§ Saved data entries
※ ※ ※

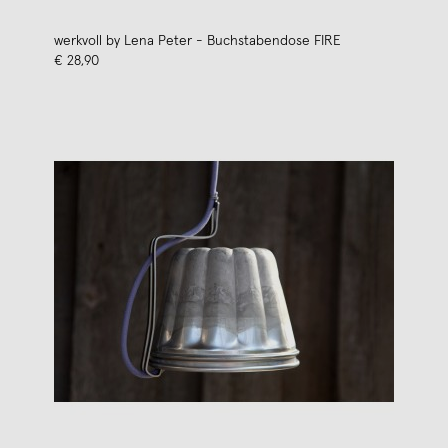
werkvoll by Lena Peter - Buchstabendose FIRE
€ 28,90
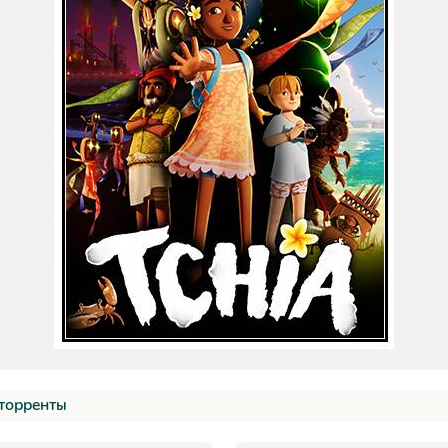
торренты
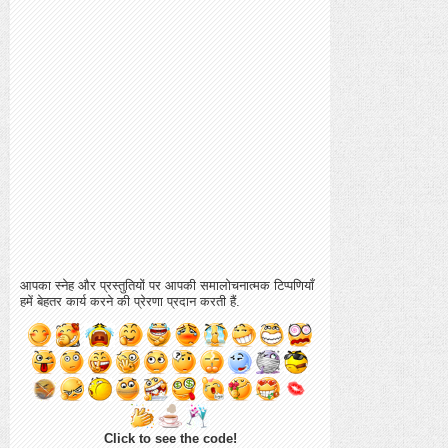
आपका स्नेह और प्रस्तुतियों पर आपकी समालोचनात्मक टिप्पणियाँ
हमें बेहतर कार्य करने की प्रेरणा प्रदान करती हैं.
Click to see the code!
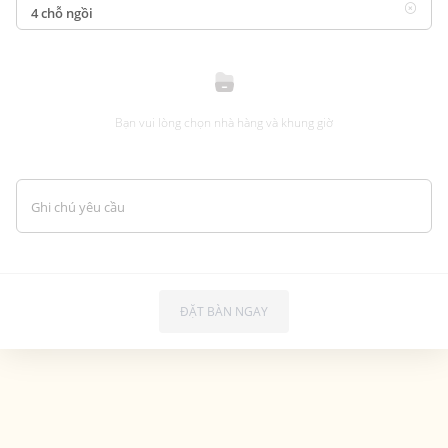
Bạn vui lòng chọn nhà hàng và khung giờ
Ghi chú yêu cầu
ĐẶT BÀN NGAY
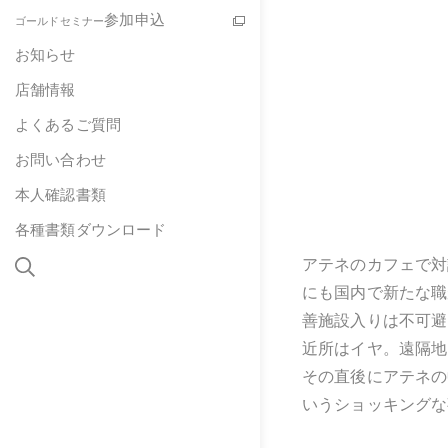
参加申込
ゴールドセミナー
お知らせ
店舗情報
よくあるご質問
お問い合わせ
本人確認書類
各種書類ダウンロード
アテネのカフェで対
にも国内で新たな職
善施設入りは不可避
近所はイヤ。遠隔地
その直後にアテネの
いうショッキングな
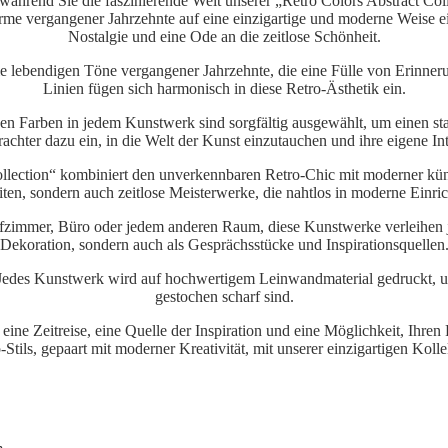
n, während Sie die faszinierende Welt unserer „Retro Colors Abstract 
harme vergangener Jahrzehnte auf eine einzigartige und moderne Weise e
Nostalgie und eine Ode an die zeitlose Schönheit.
die lebendigen Töne vergangener Jahrzehnte, die eine Fülle von Erinner
Linien fügen sich harmonisch in diese Retro-Ästhetik ein.
gen Farben in jedem Kunstwerk sind sorgfältig ausgewählt, um einen st
achter dazu ein, in die Welt der Kunst einzutauchen und ihre eigene Int
ollection“ kombiniert den unverkennbaren Retro-Chic mit moderner kün
ten, sondern auch zeitlose Meisterwerke, die nahtlos in moderne Einri
zimmer, Büro oder jedem anderen Raum, diese Kunstwerke verleihen j
Dekoration, sondern auch als Gesprächsstücke und Inspirationsquellen
 Jedes Kunstwerk wird auf hochwertigem Leinwandmaterial gedruckt, um 
gestochen scharf sind.
t eine Zeitreise, eine Quelle der Inspiration und eine Möglichkeit, Ih
-Stils, gepaart mit moderner Kreativität, mit unserer einzigartigen Kolle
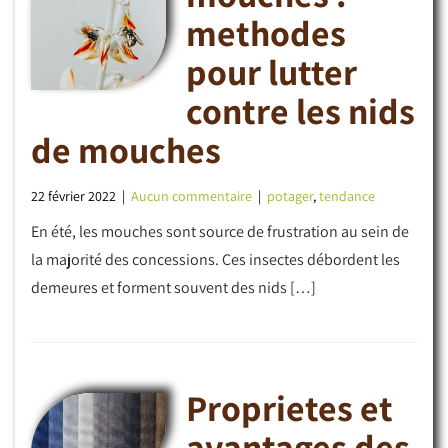
methodes
pour lutter
contre les nids
de mouches
22 février 2022
|
Aucun commentaire
|
potager
,
tendance
En été, les mouches sont source de frustration au sein de
la majorité des concessions. Ces insectes débordent les
demeures et forment souvent des nids […]
Proprietes et
avantages des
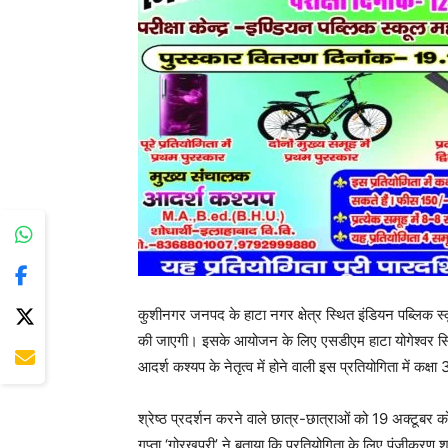
कुशीनगर जनपद के हाटा नगर क्षेत्र स्थित इंडियन पब्लिक स्
की जाएगी। इसके आयोजन के लिए एसडीएम हाटा योगेश्वर सि
आदर्श कश्यप के नेतृत्व में होने वाली इस प्रतियोगिता में कक्षा
श्रेष्ठ प्रदर्शन करने वाले छात्र-छात्राओं को 19 अक्टूब
गुप्ता ‘गोरखपुरी’ ने बताया कि प्रतियोगिता के लिए पंजीकरण श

※ ※ ※

§ What is required
A word-for-word copy of all the records above is required, with the pictures left out.

§ Answer for the task
werkvoll by Lena Peter - Buchstabendose FIRE
€ 28,90
торренты
आपका स्नेह और प्रस्तुतियों पर आपकी समालोचनात्मक टिप्पणियाँ
हमें बेहतर कार्य करने की प्रेरणा प्रदान करती हैं.
Click to see the code!
Bạn vui lòng chọn nhà hàng và khung giờ
Ghi chú yêu cầu
ĐẶT BÀN NGAY
参加申込
ゴールドセミナー
お知らせ
店舗情報
よくあるご質問
お問い合わせ
本人確認書類
各種書類ダウンロード
アテネのカフェで対
にも国内で新たな職
善施設入りは不可避
近所はイヤ。遠隔地
その直後にアテネの
いうショッキングな
n, während Sie die faszinierende Welt unserer „Retro Colors Abstract 
harme vergangener Jahrzehnte auf eine einzigartige und moderne Weise e
Nostalgie und eine Ode an die zeitlose Schönheit.
die lebendigen Töne vergangener Jahrzehnte, die eine Fülle von Erinner
Linien fügen sich harmonisch in diese Retro-Ästhetik ein.
gen Farben in jedem Kunstwerk sind sorgfältig ausgewählt, um einen st
achter dazu ein, in die Welt der Kunst einzutauchen und ihre eigene Int
ollection“ kombiniert den unverkennbaren Retro-Chic mit moderner kün
ten, sondern auch zeitlose Meisterwerke, die nahtlos in moderne Einri
zimmer, Büro oder jedem anderen Raum, diese Kunstwerke verleihen j
Dekoration, sondern auch als Gesprächsstücke und Inspirationsquellen
 Jedes Kunstwerk wird auf hochwertigem Leinwandmaterial gedruckt, um 
gestochen scharf sind.
t eine Zeitreise, eine Quelle der Inspiration und eine Möglichkeit, Ih
-Stils, gepaart mit moderner Kreativität, mit unserer einzigartigen Kolle
methodes
pour lutter
contre les nids
de mouches
22 février 2022
|
Aucun commentaire
|
potager
,
tendance
En été, les mouches sont source de frustration au sein de
la majorité des concessions. Ces insectes débordent les
demeures et forment souvent des nids […]
Proprietes et
avantages des
कुशीनगर जनपद के हाटा नगर क्षेत्र स्थित इंडियन पब्लिक स्
की जाएगी। इसके आयोजन के लिए एसडीएम हाटा योगेश्वर सि
आदर्श कश्यप के नेतृत्व में होने वाली इस प्रतियोगिता में कक्षा
श्रेष्ठ प्रदर्शन करने वाले छात्र-छात्राओं को 19 अक्टूब
गुप्ता ‘गोरखपुरी’ ने बताया कि प्रतियोगिता के लिए पंजीकरण श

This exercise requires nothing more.